Palabras que se suponen amigables como acabo de decir, pero que en realidad son de un sentido ambiguo, ya que significan distintas cosas según la entonación y el contexto en el cual se las dice y se las escucha.

Algo parecido a lo que acontece con los chicos muy chiquitos, que por esas contradicciones en que tantas veces caemos, un día, como digo, se les cae la baba cuando lo miran o lo exhiben orgullosos a un vecino, o escuchan el tierno comentario que de él hace un paseante. Y que después lo dejan encerrado durmiendo en un auto con las puertas bloqueadas y sus cristales al tope, ya que no dejan entrar la menor pizca de aire y el sol veraniego picando y picando, mientras la madre parlotea con una amiga con la que se encontró al salir del negocio donde había ido para salir en seguida, sin hacerlo, ya que al entretenerse pareció olvidarse de su criatura y de su encierro.

Algo que también es lo menos malo que le puede ocurrir a algún viejo, aunque soy consciente del hecho al usar ese apelativo es casi seguro que si hay alguien que me escuche invariablemente acotaría “viejos son los trapos”, aunque también de la misma manera invariable se lo escuchará referirse a su madre, como la “vieja” querida, aunque en realidad si uno se pone a ver habría que hablar de la “viejita mía, tan malquerida”.

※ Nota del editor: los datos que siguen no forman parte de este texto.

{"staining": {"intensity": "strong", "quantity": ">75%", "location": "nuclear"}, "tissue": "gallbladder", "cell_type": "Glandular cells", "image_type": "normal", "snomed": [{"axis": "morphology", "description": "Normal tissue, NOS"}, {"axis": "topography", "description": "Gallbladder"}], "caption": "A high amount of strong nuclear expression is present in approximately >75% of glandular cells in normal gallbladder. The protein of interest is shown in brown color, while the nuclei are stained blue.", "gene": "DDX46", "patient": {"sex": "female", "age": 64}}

Pero no voy a llevar las cosas al extremo y cuidarme de acordarme de casos de este tipo, todos con final feliz, a pesar de la sensación inicial de pánico. Que vuelve al alivio que sigue cargado de un regusto especial.

Esa por ese que bajo la cortina contándoles, y no se trata de un cuento, de un hombre que al proponerse viajar en un tren de esos de recorrido interurbano corto, subió a uno de ellos en la estación de una ciudad de la tierra de Trump. Lo hacía llevando un pequeñuelo al que depositó en un asiento, mientras volvió a salir del vagón por un instante para fumar un cigarrillo. Delicado el hombre, aunque no tan cuidadoso por lo que pasó. Ya que casi en seguida de bajarse las puertas del vagón se cerraron y el tren comenzó a andar, a todo esto el padre en el andén. La cosa es que no me quedó claro de qué manera el tren, a poco andar, se detuvo y el padre asistió a un asustado reencuentro feliz.